• What you have to do
Show every line in the records that contains the string "skCircle".
··· Records for this exercise ···
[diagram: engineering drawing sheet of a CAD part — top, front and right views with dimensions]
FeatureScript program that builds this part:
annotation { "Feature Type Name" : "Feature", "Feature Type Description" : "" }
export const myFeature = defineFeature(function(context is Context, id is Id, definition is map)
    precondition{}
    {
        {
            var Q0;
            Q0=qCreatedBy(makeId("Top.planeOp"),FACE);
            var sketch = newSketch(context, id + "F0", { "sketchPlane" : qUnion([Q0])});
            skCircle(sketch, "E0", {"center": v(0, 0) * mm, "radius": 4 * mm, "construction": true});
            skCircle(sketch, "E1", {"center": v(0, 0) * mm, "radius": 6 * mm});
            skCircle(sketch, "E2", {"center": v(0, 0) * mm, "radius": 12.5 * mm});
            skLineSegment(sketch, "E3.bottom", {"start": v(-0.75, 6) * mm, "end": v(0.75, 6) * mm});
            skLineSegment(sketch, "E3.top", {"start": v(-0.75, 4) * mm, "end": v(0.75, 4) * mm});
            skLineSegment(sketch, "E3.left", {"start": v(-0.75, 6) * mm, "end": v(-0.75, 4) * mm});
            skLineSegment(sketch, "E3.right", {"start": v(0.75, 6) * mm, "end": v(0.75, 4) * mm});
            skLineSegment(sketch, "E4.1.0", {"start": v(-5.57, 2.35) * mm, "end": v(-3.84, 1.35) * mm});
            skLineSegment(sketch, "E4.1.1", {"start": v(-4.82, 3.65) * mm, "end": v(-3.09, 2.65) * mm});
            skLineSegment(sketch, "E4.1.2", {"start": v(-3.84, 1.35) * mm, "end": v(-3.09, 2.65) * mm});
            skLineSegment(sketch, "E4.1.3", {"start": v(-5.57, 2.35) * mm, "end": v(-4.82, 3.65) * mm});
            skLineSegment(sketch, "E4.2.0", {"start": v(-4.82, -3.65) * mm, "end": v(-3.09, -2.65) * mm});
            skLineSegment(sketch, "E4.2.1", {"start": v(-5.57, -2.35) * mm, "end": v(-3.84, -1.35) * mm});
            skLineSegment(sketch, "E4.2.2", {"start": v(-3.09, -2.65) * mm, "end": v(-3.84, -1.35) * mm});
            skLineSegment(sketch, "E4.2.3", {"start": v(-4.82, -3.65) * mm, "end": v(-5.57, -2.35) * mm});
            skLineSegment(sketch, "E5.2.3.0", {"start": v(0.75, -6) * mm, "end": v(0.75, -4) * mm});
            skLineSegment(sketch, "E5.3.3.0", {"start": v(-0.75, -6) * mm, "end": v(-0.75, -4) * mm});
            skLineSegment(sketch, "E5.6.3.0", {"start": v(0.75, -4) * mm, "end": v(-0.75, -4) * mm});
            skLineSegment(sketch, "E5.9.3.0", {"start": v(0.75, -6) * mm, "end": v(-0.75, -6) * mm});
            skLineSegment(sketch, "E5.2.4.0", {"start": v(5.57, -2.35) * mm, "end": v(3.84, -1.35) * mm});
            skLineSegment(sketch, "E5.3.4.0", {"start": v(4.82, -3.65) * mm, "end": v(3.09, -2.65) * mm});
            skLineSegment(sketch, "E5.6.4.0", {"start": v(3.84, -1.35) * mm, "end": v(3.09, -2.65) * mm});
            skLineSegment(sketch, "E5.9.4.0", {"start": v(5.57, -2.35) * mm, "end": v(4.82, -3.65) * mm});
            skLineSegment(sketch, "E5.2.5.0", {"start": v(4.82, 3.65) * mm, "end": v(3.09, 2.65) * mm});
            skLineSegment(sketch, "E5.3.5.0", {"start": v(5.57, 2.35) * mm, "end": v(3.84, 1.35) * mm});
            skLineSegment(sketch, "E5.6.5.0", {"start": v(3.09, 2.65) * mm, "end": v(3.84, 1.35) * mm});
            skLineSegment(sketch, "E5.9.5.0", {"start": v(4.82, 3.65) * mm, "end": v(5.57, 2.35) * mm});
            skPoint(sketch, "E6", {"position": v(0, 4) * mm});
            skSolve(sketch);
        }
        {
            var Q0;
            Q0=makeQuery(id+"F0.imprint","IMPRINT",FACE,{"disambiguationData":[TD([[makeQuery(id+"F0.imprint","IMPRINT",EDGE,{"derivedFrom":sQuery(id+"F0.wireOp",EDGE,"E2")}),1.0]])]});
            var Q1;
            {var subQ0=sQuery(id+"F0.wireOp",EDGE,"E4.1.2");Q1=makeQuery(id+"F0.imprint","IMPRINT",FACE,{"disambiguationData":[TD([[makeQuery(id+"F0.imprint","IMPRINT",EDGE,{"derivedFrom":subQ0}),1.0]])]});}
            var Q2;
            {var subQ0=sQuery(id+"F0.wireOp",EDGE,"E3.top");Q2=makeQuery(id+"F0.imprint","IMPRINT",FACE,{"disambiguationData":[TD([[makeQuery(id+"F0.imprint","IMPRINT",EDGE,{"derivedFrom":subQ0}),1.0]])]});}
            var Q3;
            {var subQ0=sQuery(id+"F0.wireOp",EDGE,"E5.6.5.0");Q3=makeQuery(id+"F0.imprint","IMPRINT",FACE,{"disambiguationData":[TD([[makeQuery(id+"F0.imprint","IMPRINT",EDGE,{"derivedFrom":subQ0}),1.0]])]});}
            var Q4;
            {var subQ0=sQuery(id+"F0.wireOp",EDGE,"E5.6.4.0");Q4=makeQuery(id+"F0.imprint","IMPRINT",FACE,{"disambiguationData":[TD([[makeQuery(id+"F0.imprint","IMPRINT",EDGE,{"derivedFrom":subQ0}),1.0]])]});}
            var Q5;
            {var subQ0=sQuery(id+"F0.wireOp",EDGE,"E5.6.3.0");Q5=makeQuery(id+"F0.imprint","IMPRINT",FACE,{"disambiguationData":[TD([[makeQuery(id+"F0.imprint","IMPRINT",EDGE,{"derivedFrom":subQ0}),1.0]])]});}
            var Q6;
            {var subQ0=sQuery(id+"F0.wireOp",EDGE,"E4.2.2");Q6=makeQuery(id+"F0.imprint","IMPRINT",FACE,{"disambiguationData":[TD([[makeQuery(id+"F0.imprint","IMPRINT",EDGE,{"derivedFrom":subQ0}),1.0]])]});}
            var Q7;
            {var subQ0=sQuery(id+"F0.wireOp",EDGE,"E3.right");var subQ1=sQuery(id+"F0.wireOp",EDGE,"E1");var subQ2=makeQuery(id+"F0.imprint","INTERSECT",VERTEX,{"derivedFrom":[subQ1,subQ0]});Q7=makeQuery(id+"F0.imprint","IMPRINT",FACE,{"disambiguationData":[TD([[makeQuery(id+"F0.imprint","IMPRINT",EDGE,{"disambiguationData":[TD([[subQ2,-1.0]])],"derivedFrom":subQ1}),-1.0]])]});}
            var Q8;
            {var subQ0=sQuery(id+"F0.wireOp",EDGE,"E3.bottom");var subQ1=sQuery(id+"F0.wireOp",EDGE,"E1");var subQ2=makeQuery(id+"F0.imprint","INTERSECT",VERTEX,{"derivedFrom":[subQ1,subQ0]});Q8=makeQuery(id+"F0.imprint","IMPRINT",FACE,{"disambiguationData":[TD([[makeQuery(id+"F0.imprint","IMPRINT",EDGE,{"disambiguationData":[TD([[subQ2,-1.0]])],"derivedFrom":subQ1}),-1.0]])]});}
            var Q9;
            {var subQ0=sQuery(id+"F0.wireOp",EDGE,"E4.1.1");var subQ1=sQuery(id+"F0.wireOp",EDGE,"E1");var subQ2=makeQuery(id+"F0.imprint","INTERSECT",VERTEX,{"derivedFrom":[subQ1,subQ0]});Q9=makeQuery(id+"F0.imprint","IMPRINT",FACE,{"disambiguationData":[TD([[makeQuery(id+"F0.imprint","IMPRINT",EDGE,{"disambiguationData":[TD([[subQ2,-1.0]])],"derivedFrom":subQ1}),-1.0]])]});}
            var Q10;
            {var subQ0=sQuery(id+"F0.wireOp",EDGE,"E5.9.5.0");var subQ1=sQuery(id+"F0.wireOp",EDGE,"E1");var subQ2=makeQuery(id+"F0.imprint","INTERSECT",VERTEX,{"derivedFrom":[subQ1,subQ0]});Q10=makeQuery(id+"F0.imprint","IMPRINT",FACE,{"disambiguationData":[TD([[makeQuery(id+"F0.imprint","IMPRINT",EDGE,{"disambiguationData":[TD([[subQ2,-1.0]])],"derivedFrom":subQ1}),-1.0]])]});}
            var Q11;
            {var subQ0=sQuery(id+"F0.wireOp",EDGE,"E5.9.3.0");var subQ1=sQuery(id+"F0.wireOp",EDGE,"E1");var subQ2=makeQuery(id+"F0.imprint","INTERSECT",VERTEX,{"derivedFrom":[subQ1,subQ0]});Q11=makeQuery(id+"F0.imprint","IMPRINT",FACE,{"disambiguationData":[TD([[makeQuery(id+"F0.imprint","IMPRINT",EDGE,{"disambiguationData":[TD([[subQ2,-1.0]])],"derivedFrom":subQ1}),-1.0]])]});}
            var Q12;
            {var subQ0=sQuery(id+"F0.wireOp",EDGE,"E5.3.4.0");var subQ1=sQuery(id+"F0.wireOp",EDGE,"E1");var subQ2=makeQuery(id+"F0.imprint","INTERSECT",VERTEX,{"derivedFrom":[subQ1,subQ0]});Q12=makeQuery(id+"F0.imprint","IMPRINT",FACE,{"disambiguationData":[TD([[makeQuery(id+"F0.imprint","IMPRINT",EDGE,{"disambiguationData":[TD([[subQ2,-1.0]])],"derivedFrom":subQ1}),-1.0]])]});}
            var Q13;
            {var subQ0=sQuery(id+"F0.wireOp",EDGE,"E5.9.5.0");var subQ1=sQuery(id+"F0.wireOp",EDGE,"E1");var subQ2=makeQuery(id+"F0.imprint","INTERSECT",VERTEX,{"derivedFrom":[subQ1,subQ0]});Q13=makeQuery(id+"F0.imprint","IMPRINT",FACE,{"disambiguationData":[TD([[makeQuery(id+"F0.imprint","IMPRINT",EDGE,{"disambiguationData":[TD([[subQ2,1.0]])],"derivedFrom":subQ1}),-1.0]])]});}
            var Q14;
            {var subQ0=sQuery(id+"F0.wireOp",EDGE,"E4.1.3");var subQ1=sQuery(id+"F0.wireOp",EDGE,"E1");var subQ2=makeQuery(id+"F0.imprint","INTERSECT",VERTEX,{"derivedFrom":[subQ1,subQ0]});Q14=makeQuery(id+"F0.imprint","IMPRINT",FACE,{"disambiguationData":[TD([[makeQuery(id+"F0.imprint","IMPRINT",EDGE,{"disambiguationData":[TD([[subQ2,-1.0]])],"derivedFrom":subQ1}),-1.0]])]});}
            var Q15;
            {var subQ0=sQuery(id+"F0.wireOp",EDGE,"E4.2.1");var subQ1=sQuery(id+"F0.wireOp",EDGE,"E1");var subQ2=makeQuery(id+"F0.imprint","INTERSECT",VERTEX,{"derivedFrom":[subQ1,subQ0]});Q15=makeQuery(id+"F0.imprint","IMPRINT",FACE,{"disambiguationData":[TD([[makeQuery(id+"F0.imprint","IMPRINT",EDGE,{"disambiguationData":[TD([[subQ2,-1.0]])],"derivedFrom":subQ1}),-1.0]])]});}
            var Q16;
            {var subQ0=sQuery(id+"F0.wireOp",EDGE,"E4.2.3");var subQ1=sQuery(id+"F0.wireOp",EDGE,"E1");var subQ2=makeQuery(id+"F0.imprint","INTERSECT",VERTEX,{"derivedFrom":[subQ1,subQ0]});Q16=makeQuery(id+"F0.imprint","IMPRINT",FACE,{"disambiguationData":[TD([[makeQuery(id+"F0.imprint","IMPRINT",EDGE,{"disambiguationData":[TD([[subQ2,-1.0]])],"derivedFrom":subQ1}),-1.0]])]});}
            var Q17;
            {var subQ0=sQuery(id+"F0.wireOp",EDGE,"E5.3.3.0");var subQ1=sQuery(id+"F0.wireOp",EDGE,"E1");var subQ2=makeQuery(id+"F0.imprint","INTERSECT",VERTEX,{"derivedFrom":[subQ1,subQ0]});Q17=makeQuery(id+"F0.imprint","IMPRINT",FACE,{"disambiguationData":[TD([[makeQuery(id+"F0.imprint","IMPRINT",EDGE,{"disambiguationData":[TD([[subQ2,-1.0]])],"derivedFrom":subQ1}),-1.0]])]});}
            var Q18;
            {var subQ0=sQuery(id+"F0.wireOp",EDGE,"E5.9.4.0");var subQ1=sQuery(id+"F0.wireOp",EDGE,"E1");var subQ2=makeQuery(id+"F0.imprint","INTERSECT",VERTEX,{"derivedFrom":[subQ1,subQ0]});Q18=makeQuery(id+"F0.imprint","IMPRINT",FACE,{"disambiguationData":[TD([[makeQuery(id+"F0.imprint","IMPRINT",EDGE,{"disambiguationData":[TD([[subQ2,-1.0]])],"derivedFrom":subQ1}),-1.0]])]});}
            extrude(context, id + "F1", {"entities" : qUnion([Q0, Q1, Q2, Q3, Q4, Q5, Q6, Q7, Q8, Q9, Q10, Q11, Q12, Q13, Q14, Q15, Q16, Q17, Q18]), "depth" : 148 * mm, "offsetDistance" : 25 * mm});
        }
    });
···
• Finished answer
            skCircle(sketch, "E0", {"center": v(0, 0) * mm, "radius": 4 * mm, "construction": true});
            skCircle(sketch, "E1", {"center": v(0, 0) * mm, "radius": 6 * mm});
            skCircle(sketch, "E2", {"center": v(0, 0) * mm, "radius": 12.5 * mm});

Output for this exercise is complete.